Battling a New Kind of Voyeurism

A New Kind of Voyeurism

  

    When I tried to find out the latest news about the uprisings in Syria or the brewing civil war in Southern Sudan or whether the raging wildfire consuming the State of Arizona might cross state borders, I first had to sift through the latest Twitter photos of a partially clothed congressman and the details of a prenuptial agreement between a basketball star and his reality show fiancé. Is something wrong with this picture? Is it telling us something very revealing about our own life?

   OK, I admit. On my way to learning about the conflicts of the Middle East and Africa, I did get sucked into reading some tabloid trash. It is everywhere. It is in our face every day and all day. People who never wrote a book or sang a song or built a business or hammered a nail have become celebrities by allowing themselves to be the subjects of today’s new voyeurism.
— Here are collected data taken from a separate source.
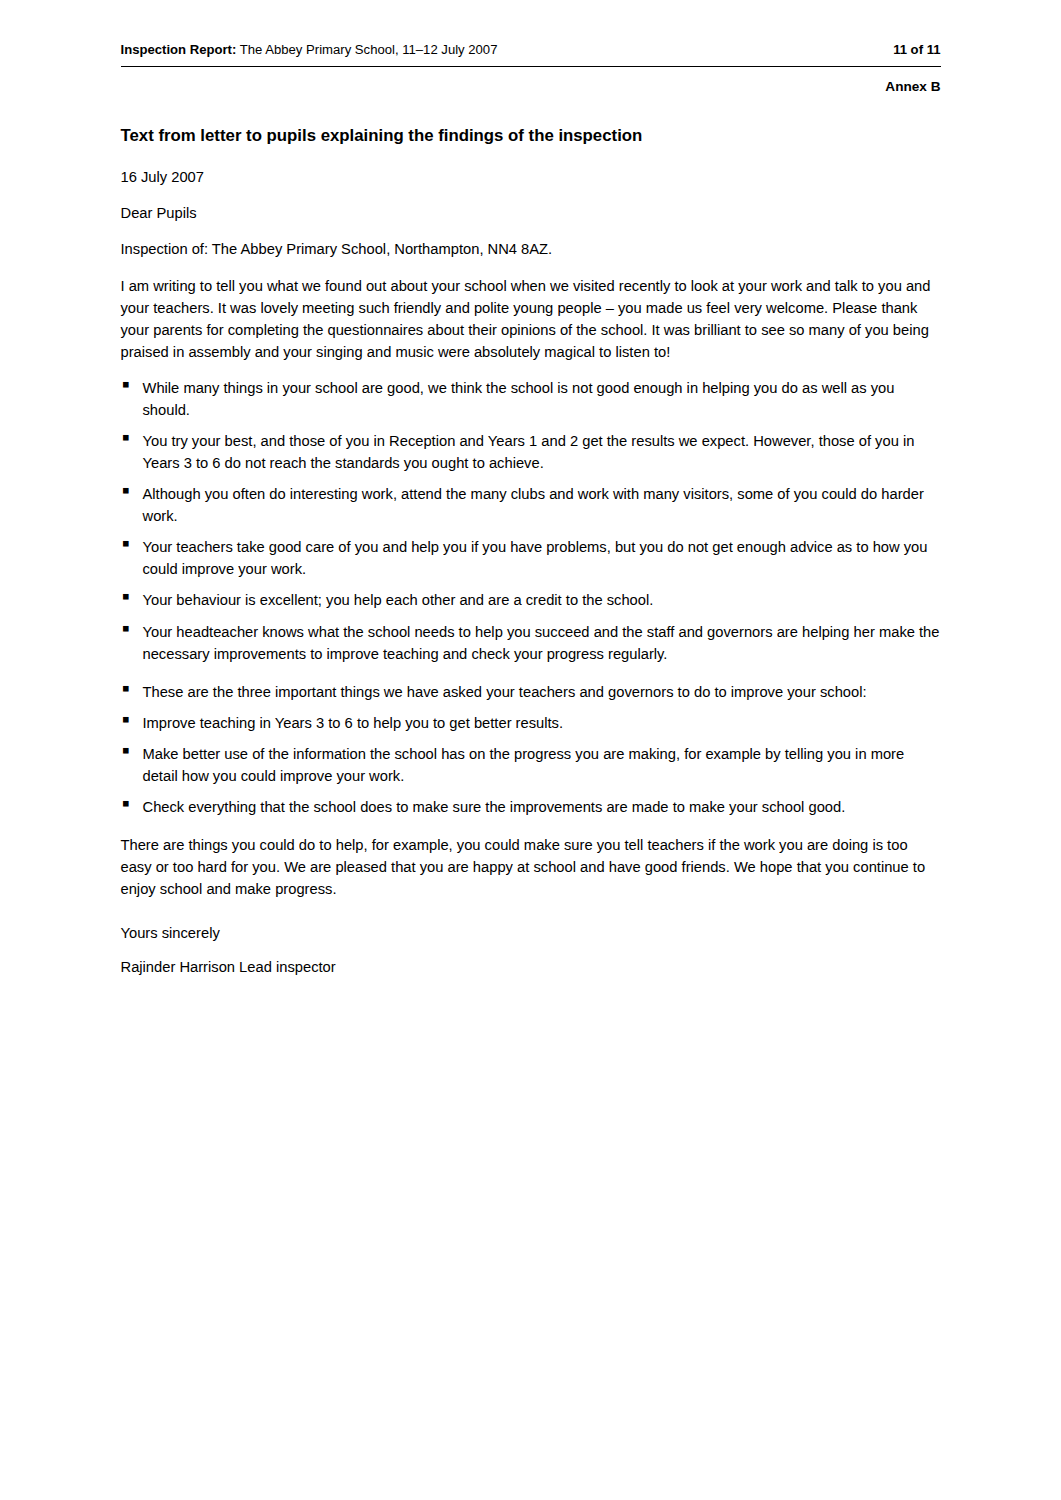Inspection Report: The Abbey Primary School, 11–12 July 2007
11 of 11
Annex B
Text from letter to pupils explaining the findings of the inspection
16 July 2007
Dear Pupils
Inspection of: The Abbey Primary School, Northampton, NN4 8AZ.
I am writing to tell you what we found out about your school when we visited recently to look at your work and talk to you and your teachers. It was lovely meeting such friendly and polite young people – you made us feel very welcome. Please thank your parents for completing the questionnaires about their opinions of the school. It was brilliant to see so many of you being praised in assembly and your singing and music were absolutely magical to listen to!
While many things in your school are good, we think the school is not good enough in helping you do as well as you should.
You try your best, and those of you in Reception and Years 1 and 2 get the results we expect. However, those of you in Years 3 to 6 do not reach the standards you ought to achieve.
Although you often do interesting work, attend the many clubs and work with many visitors, some of you could do harder work.
Your teachers take good care of you and help you if you have problems, but you do not get enough advice as to how you could improve your work.
Your behaviour is excellent; you help each other and are a credit to the school.
Your headteacher knows what the school needs to help you succeed and the staff and governors are helping her make the necessary improvements to improve teaching and check your progress regularly.
These are the three important things we have asked your teachers and governors to do to improve your school:
Improve teaching in Years 3 to 6 to help you to get better results.
Make better use of the information the school has on the progress you are making, for example by telling you in more detail how you could improve your work.
Check everything that the school does to make sure the improvements are made to make your school good.
There are things you could do to help, for example, you could make sure you tell teachers if the work you are doing is too easy or too hard for you. We are pleased that you are happy at school and have good friends. We hope that you continue to enjoy school and make progress.
Yours sincerely
Rajinder Harrison Lead inspector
   Disgraced C-grade actors and other bad boys and girls become the media standard. Our desire to know about the condition of their jail cell, if they are reconciling with their ‘adultering’ boyfriend or who picked them up after their probation hearing trumps our priorities and steals large parts of our day.

  The characters we follow can start a Facebook page or Twitter account and immediately gain thousands of friends and followers anxious for new tidbits of life trash. Maids and mistresses have also been in the news lately. More people now know the salacious details of a former governor’s housekeeper’s life than know anything about the looming U.S. debt default.

   Perhaps the reason we feed off watching the personal lives and following the Twitter accounts of others is because we have lost our own direction. Our lives are a mess too, but maybe we gain some release by peering into another’s breakdown and shame. We must all take an assessment as individuals and as a collective society of how we are becoming degraded by our tabloid voyeurism. God gave us this day. He gave us new breath and life. And regardless of our own challenges, sorrows, poor finances or failing health we have too much to live for than to waste it on the next ‘gotcha-episode’.

   A lot of what we feed upon is the failed human condition – addictions, adultery, lust, hedonism, pride, greed, anger or revenge. Today let’s resolve to pray for the fallen, lift up the shamed, and improve our own life condition by way of positive action and by confronting our own demons with new faith in a merciful and loving God.

   We can do it. We can conquer our voyeuristic tendencies and overcome our need to reward reality celebrity. Life is too short and too precious for us to waste any more time. People will continue to fail, and the success and demise of others will always be ready-made entertainment. But let us become part of a more edifying force for good and make the world better and brighter through changing our own realities instead of watching the realities of others. Good luck and Godspeed!